### Tasks and exercises
A - According to the post about criminal gangs, what prompted the author to write it? Answer in one to three sentences.
B - Reproduce everything in the post about criminal gangs from "Today I have" down to "Zaph πŸ˜€ )".

### Excerpt to read
══════════════════════════════
Today I have seen a comment in Zaphira`s post about something that happened to her today. At one point she said that in Denmark, if people are rich, there is a possibility of being a victim of criminal gangs from Eastern Europe, for instance gangs from ex-Yugoslavia. Of course I think she didn`t mean anything bad about me with that remark. But the fact she mentioned that, made me make this post (thanks Zaph πŸ˜€ )
I Googled a bit about the topic and have read a lot of interesting texts. I know that some gangs were operated in countries of western Europe from 70s and 80s, but even then, most known and best organized gangs were from Albania, Italy and northern Africa. Iron curtain between west and east part of Europe worked very well and gangs mostly "swam in their own waters". With breaking of a famous Wall in Berlin, waters got mixed and a lot of fish changed their territory. I remember, when I was in Berlin in December of 1990. some Berliners were not satisfied with breaking a wall, saying that a lot of criminals from East Germany came and that criminal rate was raising. I was too young to think deeper about that (and I thought that persons who told me that were exaggerating πŸ˜› ). And my country, Yugoslavia, still existed back then…
Wars in Balkan, except for producing 6 independent countries and one UN-protected region, made a new generation of criminals who were "educated" in war zones. When I was a kid, I knew that some kind of code existed among gangs in Belgrade, probably in whole Yugoslavia as well. They were separated by the area where they operated (mostly, they were born in a same areas) and coexisted. Using of firearms was rare and they had their ways of solving disagreements. During 90s, all codes dissapeared. In the darkest times, firearms were used even in daily clashes, resulting dead criminals and innocent people. One criminal has said to a reporter of one newspapers that Serbia is a "small pond with a lot of crocodiles" – and it was a best description about criminal gangs here I have ever heard.
══════════════════════════════
Keypoint coordinate data:
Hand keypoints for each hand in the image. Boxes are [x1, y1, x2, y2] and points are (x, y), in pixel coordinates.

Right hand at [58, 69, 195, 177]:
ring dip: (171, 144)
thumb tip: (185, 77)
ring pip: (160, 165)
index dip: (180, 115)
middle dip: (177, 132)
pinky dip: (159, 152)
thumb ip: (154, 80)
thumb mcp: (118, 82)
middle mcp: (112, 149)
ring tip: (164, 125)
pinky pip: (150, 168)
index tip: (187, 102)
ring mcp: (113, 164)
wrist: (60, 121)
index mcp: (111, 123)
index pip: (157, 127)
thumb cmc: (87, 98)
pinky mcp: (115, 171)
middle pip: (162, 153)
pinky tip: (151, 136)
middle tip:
══════════════════════════════
### Answer section
A - A comment by Zaphira prompted the post. She remarked that in Denmark, rich people could become victims of criminal gangs from Eastern Europe, such as gangs from ex-Yugoslavia.

B -
Today I have seen a comment in Zaphira`s post about something that happened to her today. At one point she said that in Denmark, if people are rich, there is a possibility of being a victim of criminal gangs from Eastern Europe, for instance gangs from ex-Yugoslavia. Of course I think she didn`t mean anything bad about me with that remark. But the fact she mentioned that, made me make this post (thanks Zaph πŸ˜€ )